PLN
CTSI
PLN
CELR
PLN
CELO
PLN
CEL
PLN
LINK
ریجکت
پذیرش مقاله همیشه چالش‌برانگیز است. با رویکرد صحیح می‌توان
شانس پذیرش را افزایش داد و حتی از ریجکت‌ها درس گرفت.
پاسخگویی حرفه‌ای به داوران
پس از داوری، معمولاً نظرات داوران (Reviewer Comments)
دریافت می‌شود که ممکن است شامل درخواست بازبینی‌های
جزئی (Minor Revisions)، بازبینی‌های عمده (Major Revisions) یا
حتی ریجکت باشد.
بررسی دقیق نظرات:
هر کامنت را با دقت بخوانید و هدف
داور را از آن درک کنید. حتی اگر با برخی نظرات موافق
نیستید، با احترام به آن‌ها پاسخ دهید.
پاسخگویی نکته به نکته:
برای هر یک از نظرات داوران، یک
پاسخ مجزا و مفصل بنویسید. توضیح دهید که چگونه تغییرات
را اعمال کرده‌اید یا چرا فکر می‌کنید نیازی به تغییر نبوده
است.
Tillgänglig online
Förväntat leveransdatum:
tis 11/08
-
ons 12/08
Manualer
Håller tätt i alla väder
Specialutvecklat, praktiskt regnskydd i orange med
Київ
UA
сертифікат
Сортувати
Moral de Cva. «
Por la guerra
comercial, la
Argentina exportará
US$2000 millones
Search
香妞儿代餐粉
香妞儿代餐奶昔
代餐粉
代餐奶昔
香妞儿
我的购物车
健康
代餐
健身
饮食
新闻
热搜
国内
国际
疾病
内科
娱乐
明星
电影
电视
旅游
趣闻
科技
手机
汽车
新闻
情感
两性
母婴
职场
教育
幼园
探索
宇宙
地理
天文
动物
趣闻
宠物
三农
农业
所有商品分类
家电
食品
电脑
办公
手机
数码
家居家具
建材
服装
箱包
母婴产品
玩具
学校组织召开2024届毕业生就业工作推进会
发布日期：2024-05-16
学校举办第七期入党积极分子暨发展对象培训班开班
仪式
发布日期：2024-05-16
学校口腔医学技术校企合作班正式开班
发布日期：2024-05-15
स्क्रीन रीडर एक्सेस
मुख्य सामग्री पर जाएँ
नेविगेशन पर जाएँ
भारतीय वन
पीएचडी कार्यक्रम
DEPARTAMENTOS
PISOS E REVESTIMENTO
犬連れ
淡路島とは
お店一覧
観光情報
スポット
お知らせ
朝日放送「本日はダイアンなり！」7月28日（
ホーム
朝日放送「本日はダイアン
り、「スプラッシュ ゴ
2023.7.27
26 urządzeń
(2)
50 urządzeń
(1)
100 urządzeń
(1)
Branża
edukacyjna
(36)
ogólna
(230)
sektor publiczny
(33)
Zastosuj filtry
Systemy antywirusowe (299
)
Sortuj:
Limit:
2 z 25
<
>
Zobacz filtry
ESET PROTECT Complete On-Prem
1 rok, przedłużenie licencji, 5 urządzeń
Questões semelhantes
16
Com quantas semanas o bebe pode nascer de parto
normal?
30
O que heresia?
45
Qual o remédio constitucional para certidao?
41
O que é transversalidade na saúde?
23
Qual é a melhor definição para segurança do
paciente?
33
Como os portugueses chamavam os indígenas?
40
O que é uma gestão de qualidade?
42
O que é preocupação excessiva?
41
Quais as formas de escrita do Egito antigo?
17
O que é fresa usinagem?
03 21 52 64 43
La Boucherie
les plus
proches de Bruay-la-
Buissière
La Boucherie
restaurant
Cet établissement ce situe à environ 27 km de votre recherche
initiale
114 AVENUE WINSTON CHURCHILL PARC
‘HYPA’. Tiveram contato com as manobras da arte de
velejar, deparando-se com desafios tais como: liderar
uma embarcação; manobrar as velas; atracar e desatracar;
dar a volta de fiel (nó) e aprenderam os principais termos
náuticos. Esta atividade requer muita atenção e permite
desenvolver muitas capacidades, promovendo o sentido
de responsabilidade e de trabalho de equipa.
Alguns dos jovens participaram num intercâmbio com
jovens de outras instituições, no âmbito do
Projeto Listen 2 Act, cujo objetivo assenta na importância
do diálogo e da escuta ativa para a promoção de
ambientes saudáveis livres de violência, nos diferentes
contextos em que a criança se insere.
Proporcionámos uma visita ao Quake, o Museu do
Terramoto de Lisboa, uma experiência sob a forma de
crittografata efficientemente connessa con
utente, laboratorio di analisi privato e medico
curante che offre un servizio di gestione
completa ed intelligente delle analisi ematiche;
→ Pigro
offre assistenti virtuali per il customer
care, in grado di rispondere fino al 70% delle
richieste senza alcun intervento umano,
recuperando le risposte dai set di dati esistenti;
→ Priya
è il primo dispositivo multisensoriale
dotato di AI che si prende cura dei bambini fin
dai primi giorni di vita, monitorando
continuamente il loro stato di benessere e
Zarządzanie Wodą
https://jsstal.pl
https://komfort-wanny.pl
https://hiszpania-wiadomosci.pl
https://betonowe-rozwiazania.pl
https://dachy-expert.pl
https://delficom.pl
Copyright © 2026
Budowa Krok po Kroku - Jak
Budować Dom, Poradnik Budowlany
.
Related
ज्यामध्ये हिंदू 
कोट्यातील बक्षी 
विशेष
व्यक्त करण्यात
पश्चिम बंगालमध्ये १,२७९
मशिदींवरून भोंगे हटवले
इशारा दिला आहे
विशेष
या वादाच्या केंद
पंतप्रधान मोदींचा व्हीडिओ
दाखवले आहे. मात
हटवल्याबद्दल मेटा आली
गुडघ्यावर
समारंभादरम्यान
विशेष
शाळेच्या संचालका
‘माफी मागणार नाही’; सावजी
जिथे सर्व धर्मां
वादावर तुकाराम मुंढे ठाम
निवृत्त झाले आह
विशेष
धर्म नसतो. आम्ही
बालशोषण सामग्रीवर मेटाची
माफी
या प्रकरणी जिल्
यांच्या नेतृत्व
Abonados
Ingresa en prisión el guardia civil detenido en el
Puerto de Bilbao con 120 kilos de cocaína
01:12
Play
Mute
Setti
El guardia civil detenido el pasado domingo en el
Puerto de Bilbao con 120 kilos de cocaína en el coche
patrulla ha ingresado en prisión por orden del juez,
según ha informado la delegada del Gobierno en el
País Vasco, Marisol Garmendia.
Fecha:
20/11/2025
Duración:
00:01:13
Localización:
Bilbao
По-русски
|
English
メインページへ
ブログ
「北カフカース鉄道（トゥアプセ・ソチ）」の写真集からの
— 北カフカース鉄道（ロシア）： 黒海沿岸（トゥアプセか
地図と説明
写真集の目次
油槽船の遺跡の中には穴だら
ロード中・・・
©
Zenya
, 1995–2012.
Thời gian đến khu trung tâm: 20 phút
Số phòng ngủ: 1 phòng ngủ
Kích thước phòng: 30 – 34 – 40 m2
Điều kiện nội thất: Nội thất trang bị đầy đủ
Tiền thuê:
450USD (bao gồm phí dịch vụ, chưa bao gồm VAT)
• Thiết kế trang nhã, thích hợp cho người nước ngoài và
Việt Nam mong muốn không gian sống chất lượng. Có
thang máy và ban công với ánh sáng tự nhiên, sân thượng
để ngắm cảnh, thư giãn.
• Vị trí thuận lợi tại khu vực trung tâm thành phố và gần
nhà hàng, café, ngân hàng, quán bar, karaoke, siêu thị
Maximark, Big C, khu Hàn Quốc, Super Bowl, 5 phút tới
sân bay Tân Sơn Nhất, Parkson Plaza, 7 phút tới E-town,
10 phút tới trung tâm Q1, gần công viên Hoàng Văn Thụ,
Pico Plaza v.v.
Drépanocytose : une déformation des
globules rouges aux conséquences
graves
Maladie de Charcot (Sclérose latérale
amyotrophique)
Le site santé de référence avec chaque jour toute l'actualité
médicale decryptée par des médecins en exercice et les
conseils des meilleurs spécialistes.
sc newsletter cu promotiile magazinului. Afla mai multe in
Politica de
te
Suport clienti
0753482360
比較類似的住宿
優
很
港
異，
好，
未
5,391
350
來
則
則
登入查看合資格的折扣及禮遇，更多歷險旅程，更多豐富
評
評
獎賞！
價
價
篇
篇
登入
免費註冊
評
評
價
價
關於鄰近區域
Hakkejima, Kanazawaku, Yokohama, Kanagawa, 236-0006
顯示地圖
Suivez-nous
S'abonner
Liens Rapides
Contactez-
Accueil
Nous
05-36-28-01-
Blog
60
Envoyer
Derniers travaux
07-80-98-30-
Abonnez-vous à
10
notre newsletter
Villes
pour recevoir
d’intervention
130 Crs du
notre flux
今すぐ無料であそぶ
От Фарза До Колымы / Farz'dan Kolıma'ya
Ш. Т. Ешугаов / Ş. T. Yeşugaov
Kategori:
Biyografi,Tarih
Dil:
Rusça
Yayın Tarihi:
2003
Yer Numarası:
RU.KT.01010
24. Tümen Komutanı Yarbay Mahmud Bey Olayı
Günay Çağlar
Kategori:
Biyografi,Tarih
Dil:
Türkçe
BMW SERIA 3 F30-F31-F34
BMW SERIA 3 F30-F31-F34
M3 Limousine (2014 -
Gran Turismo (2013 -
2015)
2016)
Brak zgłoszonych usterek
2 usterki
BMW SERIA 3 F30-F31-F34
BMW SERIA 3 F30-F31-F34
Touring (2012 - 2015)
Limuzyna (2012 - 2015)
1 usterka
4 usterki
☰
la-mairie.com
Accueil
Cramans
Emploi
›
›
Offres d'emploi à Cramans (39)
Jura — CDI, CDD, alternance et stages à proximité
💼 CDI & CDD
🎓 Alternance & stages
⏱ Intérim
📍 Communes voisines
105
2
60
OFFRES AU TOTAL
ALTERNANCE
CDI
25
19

============================================================

**Task description**
Report all lines in the listing above that contain the word "urządzeń".

**Exercise answer**
26 urządzeń
50 urządzeń
100 urządzeń
1 rok, przedłużenie licencji, 5 urządzeń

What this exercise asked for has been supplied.